Boxplots and Outside Values
“The normal distribution, for example, is clearly the template for the selection of fence locations.” Dr. James Thompson, The Age of Tukey,Technometrics, August 2001.
The basic boxplot is a graphical representation of the five-number summary: the minimum, 25th percentile (also called first quartile), 50th percentile (the median, or second quartile), 75th percentile (or third quartile), and maximum values. You don’t need to assume this or that distribution in order to determine these five numbers – just sort the data and determine the appropriate percentiles.
Beyond the basic boxplot, however, is Dr. John Tukey’s exploratory data analysis (EDA) boxplot that includes the notion of “fences” and “outside values.” An outside value is a value which is below the lower or above the upper fence. Fine, but how are fences defined?

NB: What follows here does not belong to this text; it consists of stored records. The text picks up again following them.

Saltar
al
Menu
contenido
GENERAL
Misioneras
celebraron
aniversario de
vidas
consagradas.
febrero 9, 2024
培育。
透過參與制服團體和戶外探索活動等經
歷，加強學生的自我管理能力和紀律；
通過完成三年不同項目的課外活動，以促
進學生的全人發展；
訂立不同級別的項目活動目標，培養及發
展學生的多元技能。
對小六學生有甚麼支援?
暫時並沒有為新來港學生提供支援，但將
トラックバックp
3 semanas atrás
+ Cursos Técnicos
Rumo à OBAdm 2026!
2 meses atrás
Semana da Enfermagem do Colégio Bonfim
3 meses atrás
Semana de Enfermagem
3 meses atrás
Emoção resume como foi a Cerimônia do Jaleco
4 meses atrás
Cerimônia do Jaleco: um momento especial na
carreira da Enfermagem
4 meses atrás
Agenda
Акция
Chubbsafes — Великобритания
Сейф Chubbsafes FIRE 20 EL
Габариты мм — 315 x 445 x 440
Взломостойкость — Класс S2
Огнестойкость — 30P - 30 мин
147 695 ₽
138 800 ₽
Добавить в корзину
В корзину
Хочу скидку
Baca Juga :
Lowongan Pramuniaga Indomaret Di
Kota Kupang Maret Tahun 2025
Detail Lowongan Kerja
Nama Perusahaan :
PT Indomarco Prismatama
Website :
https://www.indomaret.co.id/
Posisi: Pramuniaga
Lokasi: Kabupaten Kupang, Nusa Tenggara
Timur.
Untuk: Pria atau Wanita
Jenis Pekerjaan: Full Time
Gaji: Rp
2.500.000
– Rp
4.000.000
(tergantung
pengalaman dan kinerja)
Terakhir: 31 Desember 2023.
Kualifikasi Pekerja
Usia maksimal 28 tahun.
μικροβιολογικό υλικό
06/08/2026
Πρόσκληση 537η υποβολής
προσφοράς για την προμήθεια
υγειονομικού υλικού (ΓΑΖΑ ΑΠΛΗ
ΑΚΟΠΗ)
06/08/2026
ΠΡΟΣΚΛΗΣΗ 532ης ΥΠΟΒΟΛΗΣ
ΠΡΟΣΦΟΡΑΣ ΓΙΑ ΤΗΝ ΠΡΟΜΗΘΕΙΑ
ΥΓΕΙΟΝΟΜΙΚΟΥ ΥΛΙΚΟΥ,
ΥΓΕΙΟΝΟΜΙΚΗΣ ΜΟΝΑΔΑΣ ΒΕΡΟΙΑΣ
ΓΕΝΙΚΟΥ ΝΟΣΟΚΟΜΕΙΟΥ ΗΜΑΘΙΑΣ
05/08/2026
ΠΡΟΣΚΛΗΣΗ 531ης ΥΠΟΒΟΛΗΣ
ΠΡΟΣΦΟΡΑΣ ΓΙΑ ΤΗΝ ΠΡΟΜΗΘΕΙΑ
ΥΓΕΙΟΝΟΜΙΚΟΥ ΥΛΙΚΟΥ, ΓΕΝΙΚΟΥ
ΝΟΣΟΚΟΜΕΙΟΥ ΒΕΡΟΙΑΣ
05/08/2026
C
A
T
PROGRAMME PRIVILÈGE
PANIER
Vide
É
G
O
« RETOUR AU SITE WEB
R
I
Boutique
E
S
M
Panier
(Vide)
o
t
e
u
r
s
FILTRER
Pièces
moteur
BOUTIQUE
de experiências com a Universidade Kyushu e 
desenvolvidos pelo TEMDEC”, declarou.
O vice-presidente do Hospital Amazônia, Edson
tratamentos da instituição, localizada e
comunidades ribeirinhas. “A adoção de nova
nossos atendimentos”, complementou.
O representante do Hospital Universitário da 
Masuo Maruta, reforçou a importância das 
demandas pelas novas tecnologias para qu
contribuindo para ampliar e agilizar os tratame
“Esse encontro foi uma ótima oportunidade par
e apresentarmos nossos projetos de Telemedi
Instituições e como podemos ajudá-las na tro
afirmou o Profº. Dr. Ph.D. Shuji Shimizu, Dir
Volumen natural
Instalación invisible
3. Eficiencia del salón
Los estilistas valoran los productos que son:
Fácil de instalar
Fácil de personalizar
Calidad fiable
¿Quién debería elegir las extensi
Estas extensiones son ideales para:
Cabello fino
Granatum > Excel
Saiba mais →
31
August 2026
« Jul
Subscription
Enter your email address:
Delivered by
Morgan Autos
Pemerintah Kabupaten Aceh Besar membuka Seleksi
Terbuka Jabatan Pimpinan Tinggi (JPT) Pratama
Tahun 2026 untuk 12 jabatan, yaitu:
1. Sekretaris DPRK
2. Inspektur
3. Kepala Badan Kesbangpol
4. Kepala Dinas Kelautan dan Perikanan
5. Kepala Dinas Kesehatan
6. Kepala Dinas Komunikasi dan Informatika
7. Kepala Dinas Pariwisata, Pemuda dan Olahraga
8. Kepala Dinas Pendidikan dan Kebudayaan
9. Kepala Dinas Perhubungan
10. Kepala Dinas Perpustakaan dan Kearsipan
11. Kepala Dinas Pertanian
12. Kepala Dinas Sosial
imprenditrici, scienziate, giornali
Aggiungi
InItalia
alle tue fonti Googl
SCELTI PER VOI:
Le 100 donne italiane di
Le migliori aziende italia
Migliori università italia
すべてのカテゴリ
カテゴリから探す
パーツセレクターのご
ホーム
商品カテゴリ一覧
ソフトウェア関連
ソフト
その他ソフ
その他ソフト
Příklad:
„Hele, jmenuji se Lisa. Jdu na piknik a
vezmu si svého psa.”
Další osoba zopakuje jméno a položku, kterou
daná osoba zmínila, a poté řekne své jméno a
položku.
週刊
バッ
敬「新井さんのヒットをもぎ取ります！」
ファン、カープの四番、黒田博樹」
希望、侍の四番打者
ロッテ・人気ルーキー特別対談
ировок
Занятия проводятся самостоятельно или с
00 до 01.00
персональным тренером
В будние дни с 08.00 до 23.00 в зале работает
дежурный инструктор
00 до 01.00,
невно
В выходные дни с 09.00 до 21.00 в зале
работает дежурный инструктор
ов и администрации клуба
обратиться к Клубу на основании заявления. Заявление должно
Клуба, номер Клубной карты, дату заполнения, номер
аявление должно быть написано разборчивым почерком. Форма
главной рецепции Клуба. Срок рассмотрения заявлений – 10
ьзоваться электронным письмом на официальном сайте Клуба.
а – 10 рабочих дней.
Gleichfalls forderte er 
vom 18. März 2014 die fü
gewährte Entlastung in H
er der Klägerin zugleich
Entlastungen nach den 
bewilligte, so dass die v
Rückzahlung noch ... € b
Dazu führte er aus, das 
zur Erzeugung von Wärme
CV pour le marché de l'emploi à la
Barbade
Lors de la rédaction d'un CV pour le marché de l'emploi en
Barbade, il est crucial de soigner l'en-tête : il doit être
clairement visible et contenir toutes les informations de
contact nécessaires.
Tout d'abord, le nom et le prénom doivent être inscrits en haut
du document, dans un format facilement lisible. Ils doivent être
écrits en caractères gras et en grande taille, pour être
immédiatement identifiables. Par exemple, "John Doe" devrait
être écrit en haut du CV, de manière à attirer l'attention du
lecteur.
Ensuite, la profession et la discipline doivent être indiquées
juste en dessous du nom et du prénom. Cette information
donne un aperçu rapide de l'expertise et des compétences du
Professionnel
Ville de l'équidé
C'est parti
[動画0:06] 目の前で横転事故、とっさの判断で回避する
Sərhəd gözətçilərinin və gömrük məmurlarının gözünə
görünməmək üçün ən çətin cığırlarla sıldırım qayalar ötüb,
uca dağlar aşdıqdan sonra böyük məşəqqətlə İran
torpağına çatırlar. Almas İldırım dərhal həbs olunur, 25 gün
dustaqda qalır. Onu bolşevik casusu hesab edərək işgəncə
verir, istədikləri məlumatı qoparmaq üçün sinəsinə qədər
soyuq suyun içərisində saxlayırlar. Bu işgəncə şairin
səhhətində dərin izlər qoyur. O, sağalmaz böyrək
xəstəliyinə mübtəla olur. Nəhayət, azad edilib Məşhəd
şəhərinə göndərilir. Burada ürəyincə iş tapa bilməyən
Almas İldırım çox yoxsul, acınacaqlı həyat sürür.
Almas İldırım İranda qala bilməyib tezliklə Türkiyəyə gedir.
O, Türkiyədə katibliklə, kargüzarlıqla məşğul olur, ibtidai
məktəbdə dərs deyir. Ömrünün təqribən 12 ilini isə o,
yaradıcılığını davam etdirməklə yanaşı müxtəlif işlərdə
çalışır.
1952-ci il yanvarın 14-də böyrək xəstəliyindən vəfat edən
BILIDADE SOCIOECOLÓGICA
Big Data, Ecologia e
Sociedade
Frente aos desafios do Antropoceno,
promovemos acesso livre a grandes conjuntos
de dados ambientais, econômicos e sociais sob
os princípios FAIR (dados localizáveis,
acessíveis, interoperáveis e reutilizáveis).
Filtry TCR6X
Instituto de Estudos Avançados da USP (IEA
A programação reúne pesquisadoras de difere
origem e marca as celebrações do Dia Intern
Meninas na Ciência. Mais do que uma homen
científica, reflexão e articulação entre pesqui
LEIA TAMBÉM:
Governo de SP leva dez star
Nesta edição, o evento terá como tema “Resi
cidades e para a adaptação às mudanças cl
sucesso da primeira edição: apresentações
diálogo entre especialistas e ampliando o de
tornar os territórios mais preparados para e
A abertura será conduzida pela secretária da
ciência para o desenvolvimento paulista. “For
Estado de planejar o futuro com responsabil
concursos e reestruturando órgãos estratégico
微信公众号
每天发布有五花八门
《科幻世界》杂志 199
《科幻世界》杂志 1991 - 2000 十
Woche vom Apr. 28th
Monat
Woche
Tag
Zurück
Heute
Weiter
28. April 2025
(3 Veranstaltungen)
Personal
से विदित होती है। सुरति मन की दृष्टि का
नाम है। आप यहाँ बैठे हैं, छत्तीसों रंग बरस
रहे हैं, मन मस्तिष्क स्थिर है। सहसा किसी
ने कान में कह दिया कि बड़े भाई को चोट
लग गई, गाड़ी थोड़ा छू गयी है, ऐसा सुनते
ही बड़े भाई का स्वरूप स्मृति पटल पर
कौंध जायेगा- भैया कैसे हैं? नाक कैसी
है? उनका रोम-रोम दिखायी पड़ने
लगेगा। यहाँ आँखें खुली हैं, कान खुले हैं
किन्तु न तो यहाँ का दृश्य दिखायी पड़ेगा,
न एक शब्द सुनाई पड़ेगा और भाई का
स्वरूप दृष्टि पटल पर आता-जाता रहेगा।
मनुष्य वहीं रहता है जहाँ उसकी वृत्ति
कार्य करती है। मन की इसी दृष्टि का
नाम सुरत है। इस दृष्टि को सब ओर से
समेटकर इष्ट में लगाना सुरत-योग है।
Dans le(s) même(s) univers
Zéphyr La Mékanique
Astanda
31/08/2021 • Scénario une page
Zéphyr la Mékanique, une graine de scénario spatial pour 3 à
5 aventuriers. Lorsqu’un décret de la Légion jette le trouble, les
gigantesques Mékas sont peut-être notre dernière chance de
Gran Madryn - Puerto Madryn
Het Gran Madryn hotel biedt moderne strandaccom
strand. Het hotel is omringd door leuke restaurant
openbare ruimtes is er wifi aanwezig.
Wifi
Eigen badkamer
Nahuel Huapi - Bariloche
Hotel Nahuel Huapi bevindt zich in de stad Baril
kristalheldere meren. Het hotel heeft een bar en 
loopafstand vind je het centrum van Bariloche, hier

First, note that the interquartile range (IQR) is defined as the difference between the 75th and 25th percentiles: That is, IQR = 75th percentile – 25th percentile. Also, note that there are at least two types of fences: inner and outer. Inner fences are defined as: lower inner fence = 25th percentile – 1.5*IQR and upper inner fence = 75th percentile + 1.5*IQR. Outer fences are defined as: lower outer fence = 25th percentile – 3*IQR and upper outer fence = 75th percentile + 3*IQR.
If you assume a Gaussian (normal) distribution, how can we interpret these fences? A Gaussian distribution’s 75th percentile corresponds to the mean + 0.6745 standard deviations, and its 25th percentile corresponds to the mean – 0.6745 standard deviations. This means the IQR represents 1.349 standard deviations. Inner fences represent mean +/- 2.698 standard deviations or 99.30% of the data, while outer fences represent mean +/- 4.7215 or 99.9998% of the data.
What if the data are Gaussian (normal) and the sample size is 1000? 99.3% of 1000 is 993, which suggests that we might see around 7 outside values. If these values are just outside the inner fences, we shouldn’t be surprised. However, if values are outside the outer fences then (given the sample size) we need to investigate further.
What if the underlying distribution is not symmetrical (say, lognormal)? Even with relatively small sample sizes, you shouldn’t be surprised to see outside values, and possibly even values outside the outer fences.